BEIRUT – Austria’s foreign minister on Thursday urged Israel and Lebanon’s militant Hezbollah group against escalating the conflict along the volatile Israel-Lebanon border and expressed hope for a pause in the fighting in Gaza in time for the start of the Muslim holy month of Ramadan in March.

The Middle East has witnessed enough devastation and cruelty, Austrian Foreign Minister Alexander Schallenberg said after meeting his Lebanese counterpart in Beirut.

Recommended Videos

Schallenberg said he came to Lebanon after visiting Israel, Jordan and the Palestinian city of Ramallah in the Israeli-occupied West Bank.

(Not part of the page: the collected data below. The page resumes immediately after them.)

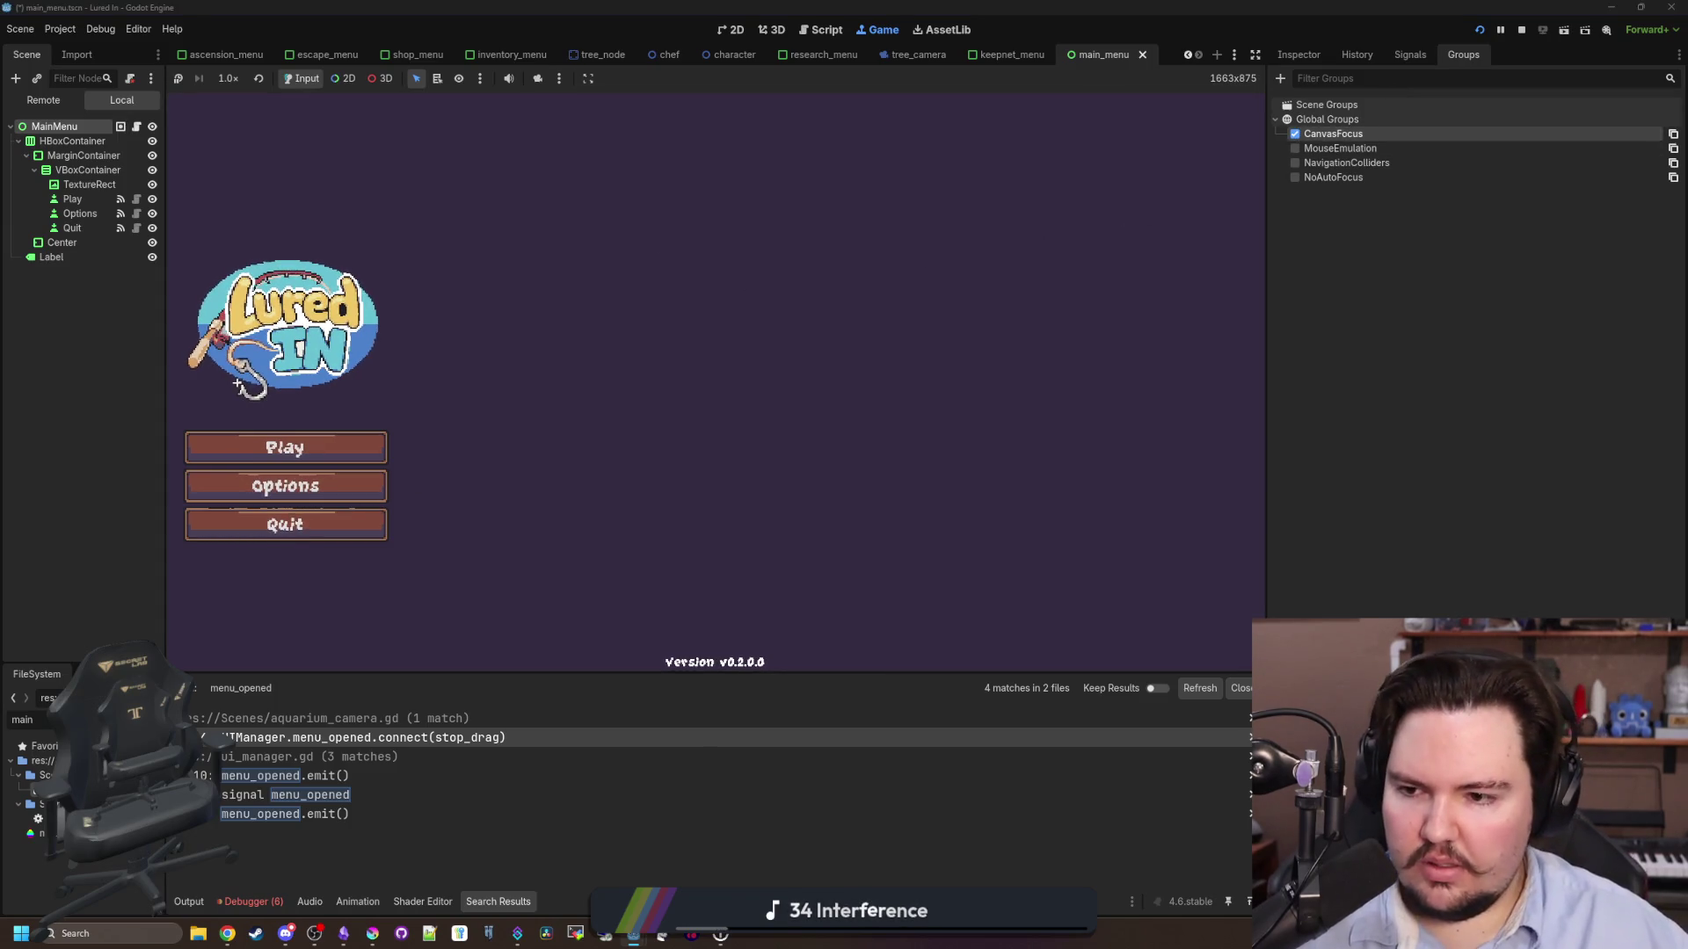
- Stop the running game and relaunch the project
key(super)
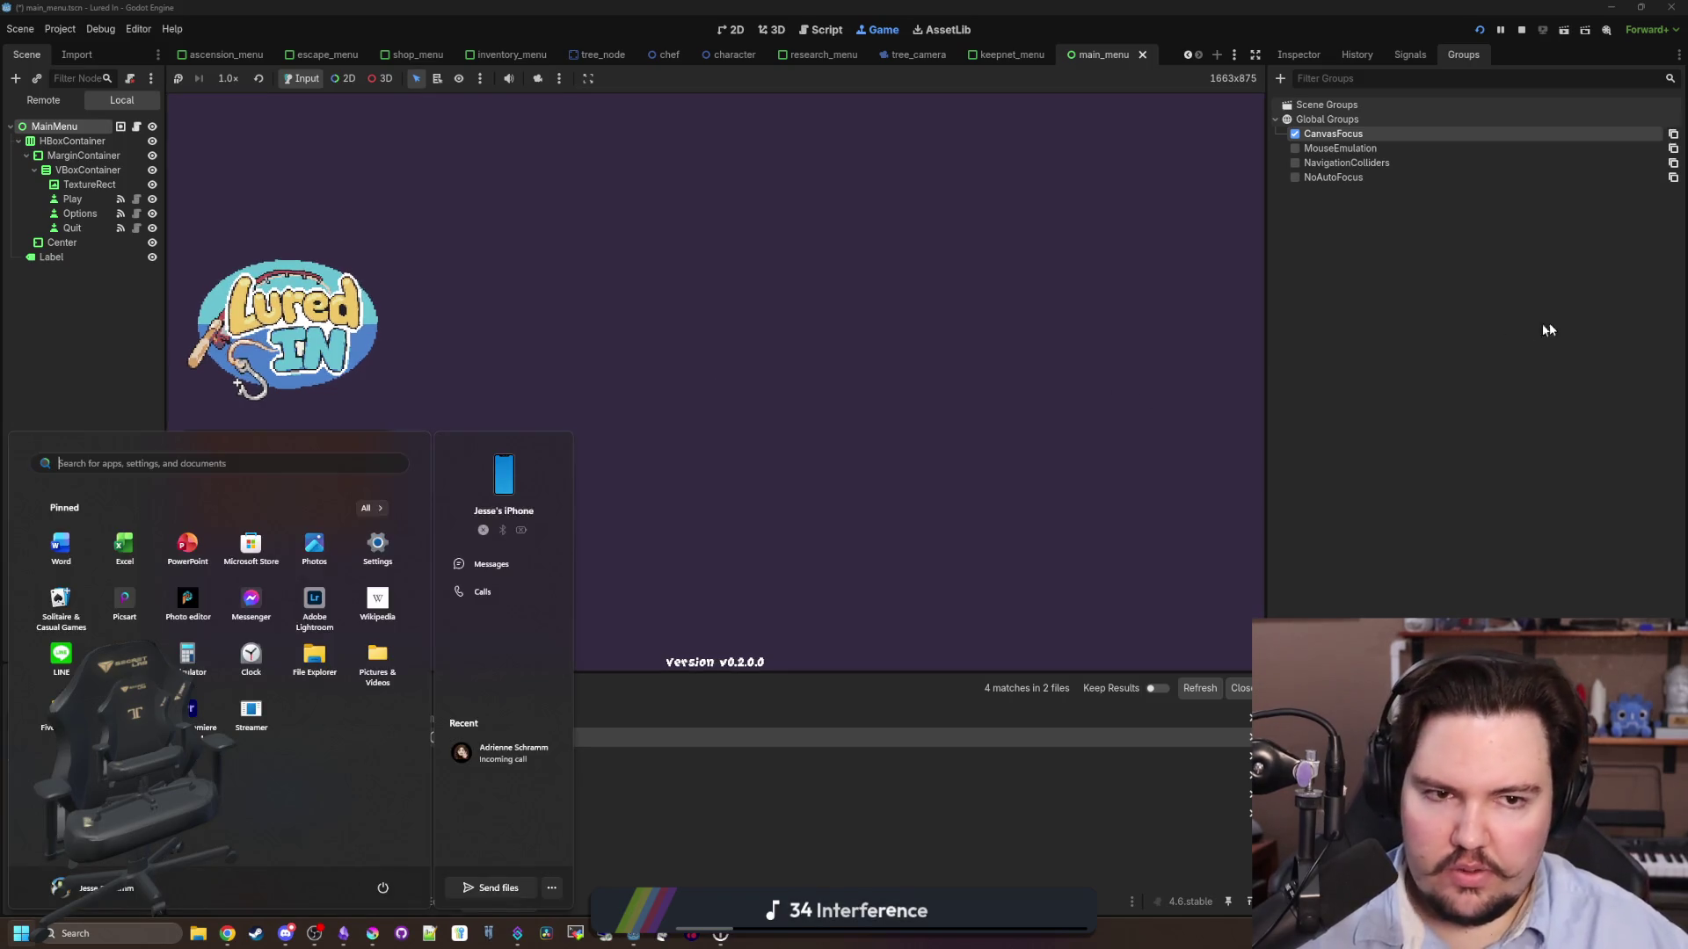
key(super)
click(1521, 29)
click(1481, 29)
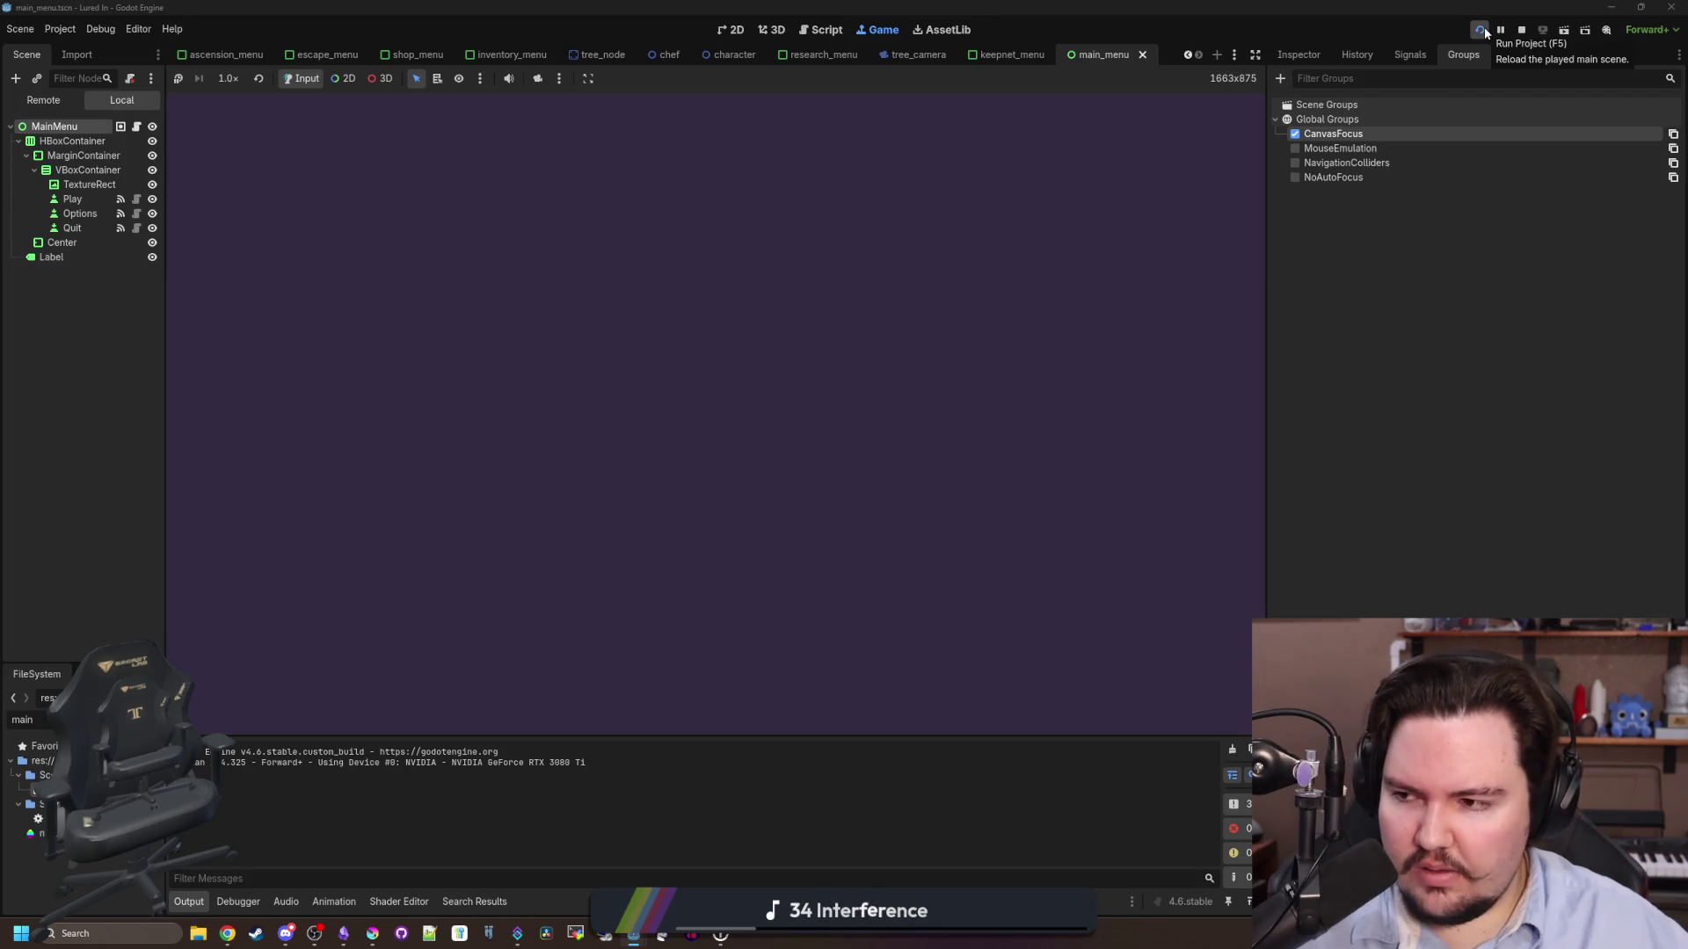
- Dismiss the Welcome Back message and open and close the Inventory menu
key(Return)
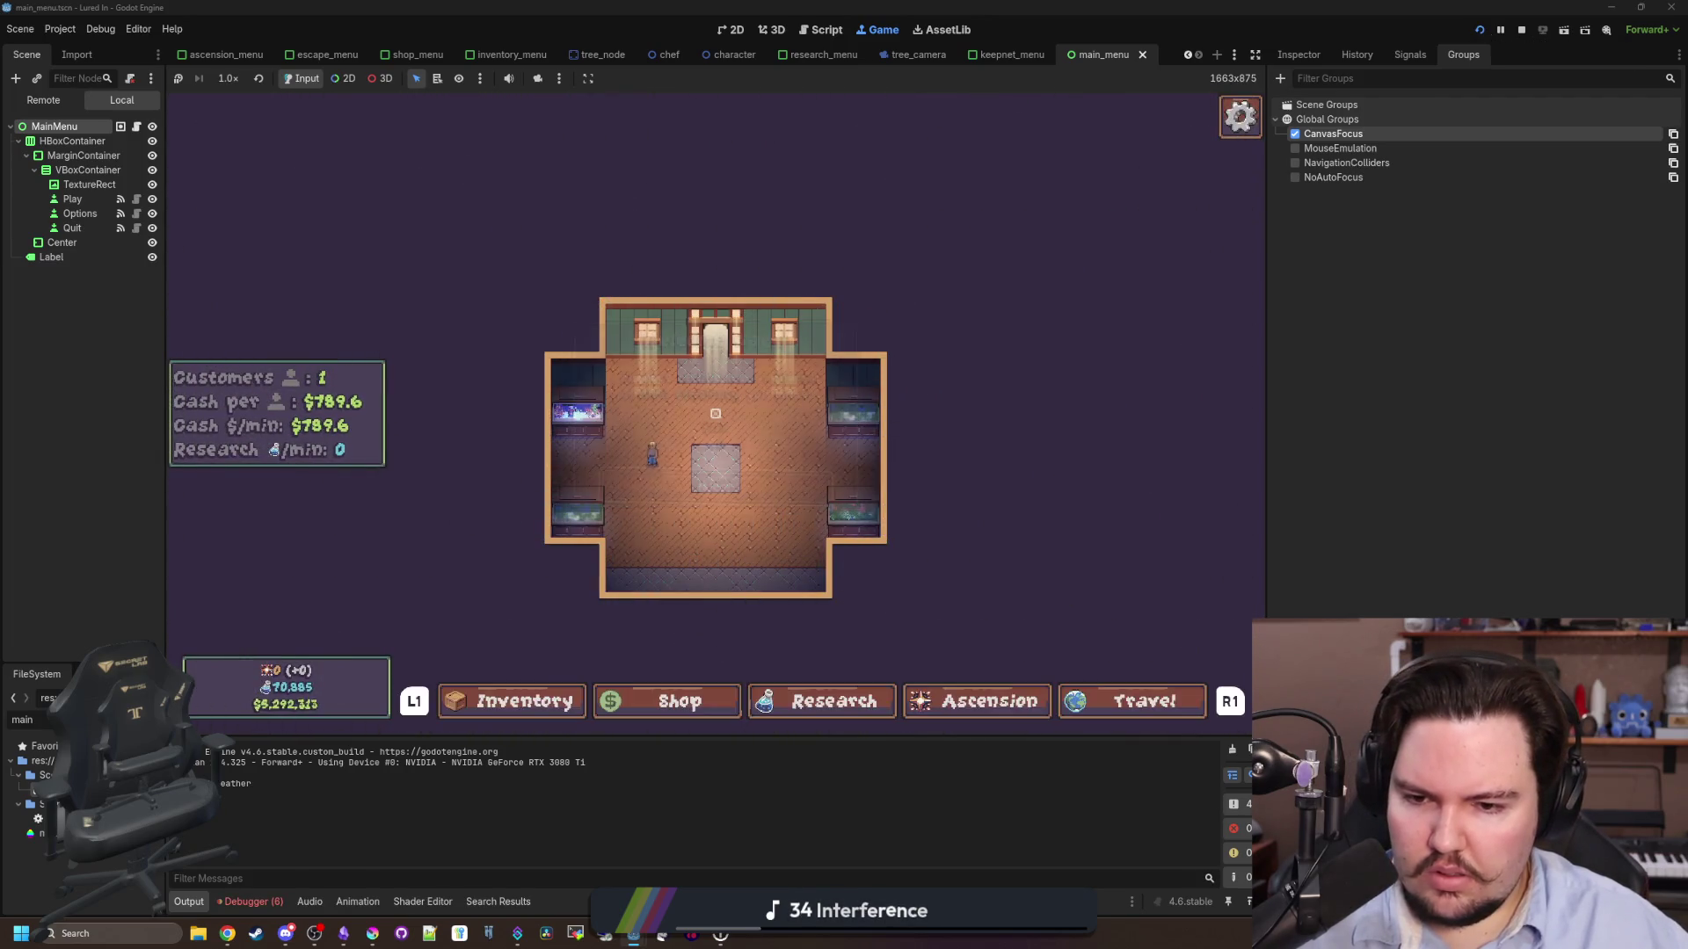
key(Right)
key(Right)
key(Right)
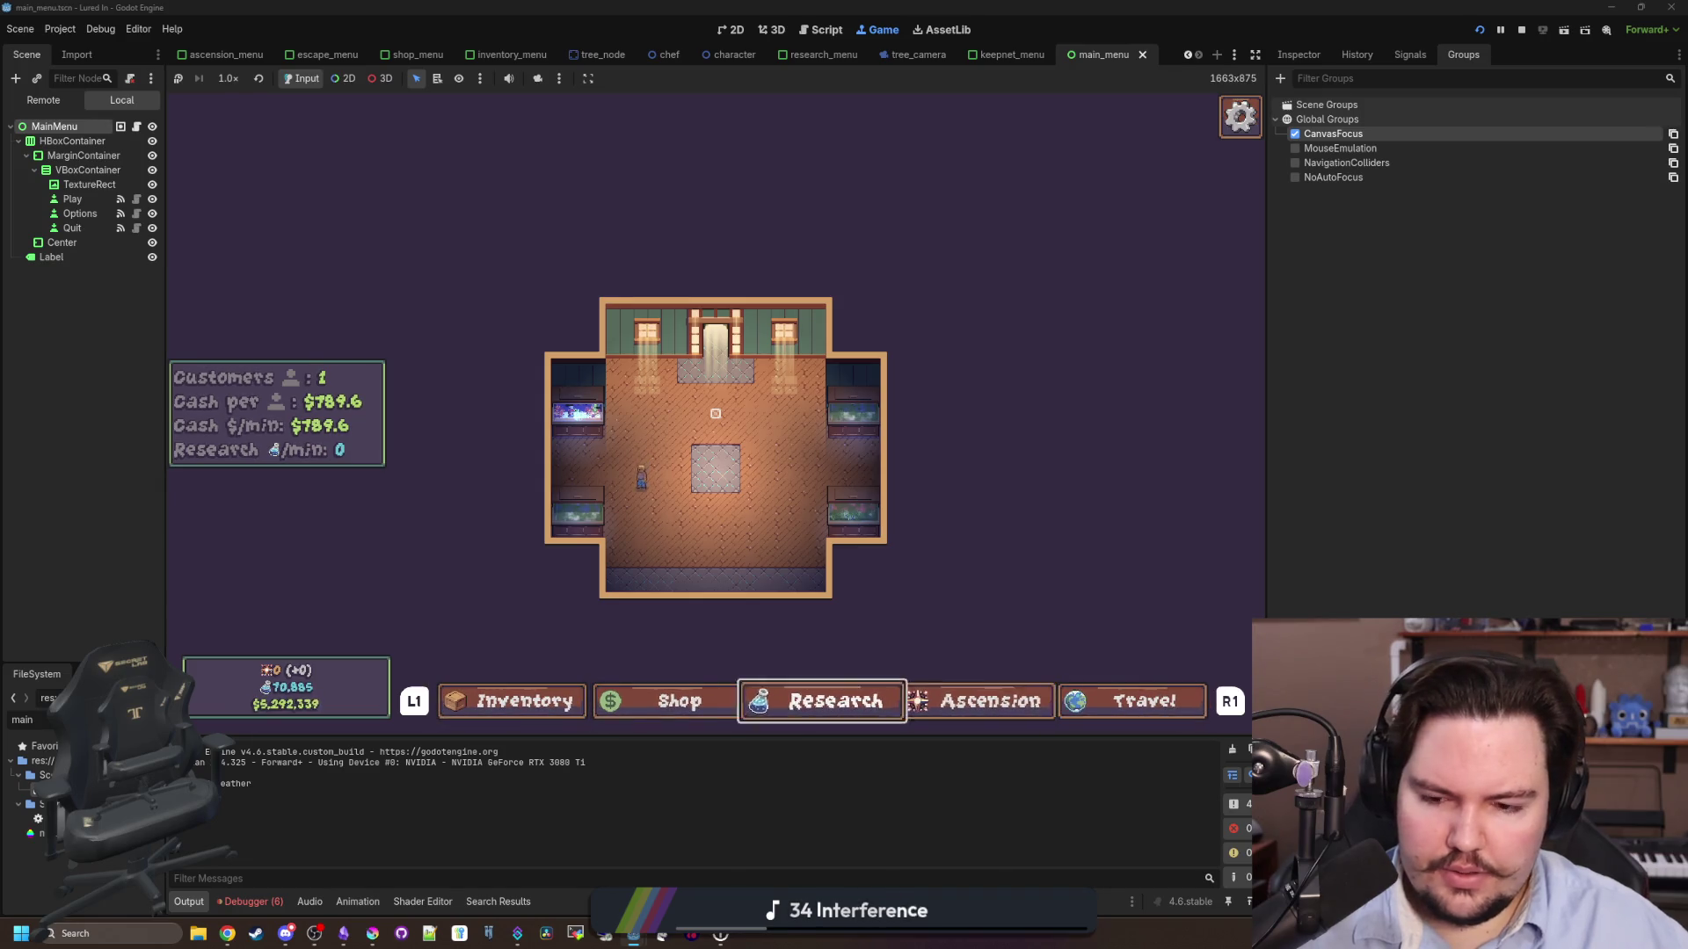
key(i)
key(Down)
key(Escape)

Overnight, Israeli airstrikes on Lebanese villages along the southern border killed two people and wounded 14 others in the village of Kafra, state-run National News Agency reported. The dead were identified as older civilians Hussein Hamdan and his wife Manar Abbadi, whom the local Al-Jadeed TV said had returned home a few hours before the strike after they were displaced for months. No reason was given for their return home amid the violence.

Meanwhile, an Israeli drone strike hit a truck near the western Syrian town of Qusair close to the Lebanese border on Thursday, killing a Hezbollah member, according to Britain-based Syrian Observatory for Human Rights, an opposition war monitor, and a Hezbollah official. The Hezbollah official spoke on condition of anonymity in line with regulations.

Since the Israel-Hamas war started on Oct. 7, after Palestinian militants stormed parts of southern Israel, killing 1,200 people and taking 250 others hostage, Hezbollah started attacking Israeli posts, drawing return fire from Israel in daily exchanges. More than 210 Hezbollah fighters and nearly 40 civilians have been killed since then on the Lebanese side.

In Israel, nine soldiers and nine civilians have been killed in Hezbollah attacks since Oct. 7.

European and American officials have tried to ease the tensions in visits to Beirut, to avoid a full-blown war between Israel and Hezbollah, which has said it won't discuss any deals before the war in Gaza ends.

“Everybody is asked not to escalate and it always takes two sides,” Schallenberg said.

The Hezbollah-Israel exchanges have mostly focused on the stretches along the border, but on Monday, Israel’s air force attacked areas near the northeastern city of Baalbek after Hezbollah fighters shot down an Israel drone flying over Lebanon. Israel was also blamed for a strike in Beirut in January that killed top Hamas official Saleh Arouri.

“The region has accounted enough devastation, enough cruelty and we should try to solve the problems and not create further problems,” Schallenberg said.

He also criticized Yemen’s Houthi rebels who have been attacking ships in the Red Sea, saying: “They think they can play with fire without getting burnt.”

Lebanese Foreign Minister Abdallah Bouhabib called for a deal for a disputed stretch of the Israel-Lebanon border, similar to the deal reached through U.S. mediation in 2022 over the two countries' disputed maritime border. He said the problem can be solved when Israel withdraws from disputed areas, including Chebaa Farms, which Israel captured from Syria in 1967.

“Israel would return all the Lebanese land to us and then the problem of Hezbollah and Israel will be at least partly solved,” Bouhabib said.